Until about a year and a half ago, I used a FileMaker Pro database I had built back in the 90s. It was great but i wanted something that could do a little bit more and I had exhausted my knowledge of FMP and didn’t have time to learn.

I spent several months looking into project management software and settled on Pancake. I have team members log in. I set up the jobs by project number. It doesn’t auto-number like my FMP database was set up to do, but it’s been fine.

It also handles invoicing and a zillion other things. A few months ago, I made some documentation and some videos for it at the request of some colleagues in case you find it helpful since their site doesn’t offer that much in that sense.
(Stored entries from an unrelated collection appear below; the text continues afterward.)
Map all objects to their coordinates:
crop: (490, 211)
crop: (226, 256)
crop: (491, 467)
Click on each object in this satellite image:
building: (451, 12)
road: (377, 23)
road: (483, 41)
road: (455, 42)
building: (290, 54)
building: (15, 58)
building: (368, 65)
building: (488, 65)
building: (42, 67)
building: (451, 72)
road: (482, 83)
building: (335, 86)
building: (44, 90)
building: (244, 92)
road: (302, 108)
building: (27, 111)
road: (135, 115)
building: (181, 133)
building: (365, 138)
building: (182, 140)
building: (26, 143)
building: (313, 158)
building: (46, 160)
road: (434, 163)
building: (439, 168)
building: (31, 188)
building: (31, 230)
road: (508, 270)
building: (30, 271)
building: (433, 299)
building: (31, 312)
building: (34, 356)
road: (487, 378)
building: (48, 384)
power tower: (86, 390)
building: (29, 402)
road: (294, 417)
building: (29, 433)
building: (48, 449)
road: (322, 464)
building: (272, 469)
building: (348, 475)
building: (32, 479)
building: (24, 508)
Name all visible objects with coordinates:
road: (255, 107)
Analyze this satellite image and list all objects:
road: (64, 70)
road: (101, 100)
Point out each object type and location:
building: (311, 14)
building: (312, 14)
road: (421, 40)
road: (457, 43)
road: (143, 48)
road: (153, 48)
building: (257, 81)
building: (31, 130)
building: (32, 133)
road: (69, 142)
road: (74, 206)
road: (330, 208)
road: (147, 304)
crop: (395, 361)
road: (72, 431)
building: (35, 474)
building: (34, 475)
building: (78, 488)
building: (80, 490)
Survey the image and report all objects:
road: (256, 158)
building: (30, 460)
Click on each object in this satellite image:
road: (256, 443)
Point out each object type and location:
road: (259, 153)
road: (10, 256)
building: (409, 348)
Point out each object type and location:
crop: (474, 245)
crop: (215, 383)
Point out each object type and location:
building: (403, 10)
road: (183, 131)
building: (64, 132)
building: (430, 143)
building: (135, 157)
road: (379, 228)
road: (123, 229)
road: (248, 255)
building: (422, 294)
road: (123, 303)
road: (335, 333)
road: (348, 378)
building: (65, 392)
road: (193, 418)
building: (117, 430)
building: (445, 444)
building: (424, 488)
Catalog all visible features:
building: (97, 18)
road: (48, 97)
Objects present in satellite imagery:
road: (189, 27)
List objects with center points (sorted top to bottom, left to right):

It’s only $149 one time, which is great. Feel free to reach out with questions. I’ve been very happy with it.

That made me chuckle.
A project management software named, “Pancake.”
Apropos, sometimes.
(oldsters here on the forum will know why. :laughing:)

That’s a pancakin’ awesome name. Agreed. Ha.

I have yet to see anyone agree on a universal naming convention, but there are a lot of variations of job number/date client name deliverable in the name.

It’s not for everyone, but I always include in the name the first thing I think of since it will likely be the first thing I think of when it comes time to search my computer and hard drives for it. I might also include dates, keywords and numbers depending on the project — all to aid me in that search.

When I worked at a publishing company, they used numbers but they also used short terms for certain types of work (so “broch” for brochure, for example). They had a short legend (codes) for types of work that they wanted the designers to use to add to consistency in searching for certain types of work.

I name everything using the same structure.

Project folders get named like this this:

  • Client Name (a code)_Project-Detail_MonthYear
  • BB_Brochure-CartoonDog_0319 (means Client Betty Boop, Brochure about a cartoon dog, started in March 2019.
  • I use this same name to enter the project into my time tracking and billing and project management systems.

The main file (InDesign or Illustrator, usually) gets named the same but I change the date and sometimes add a revision number to track revisions:

  • BB_Brochure-CartoonDog_030119_R1

I use client name, project name and month year. I don’t use project numbers.

ClientName_A4_heater_brochure_feb19

Anything that is not current gets filed in a folder called ARCHIVE within the client’s folder. I don’t keep many revisions of the same document. If I suspect a client might change their mind about something, I might move the older bits and pieces outside the slug of the document as a backup. So it’s still in the document if I ever need it but won’t be printed by mistake.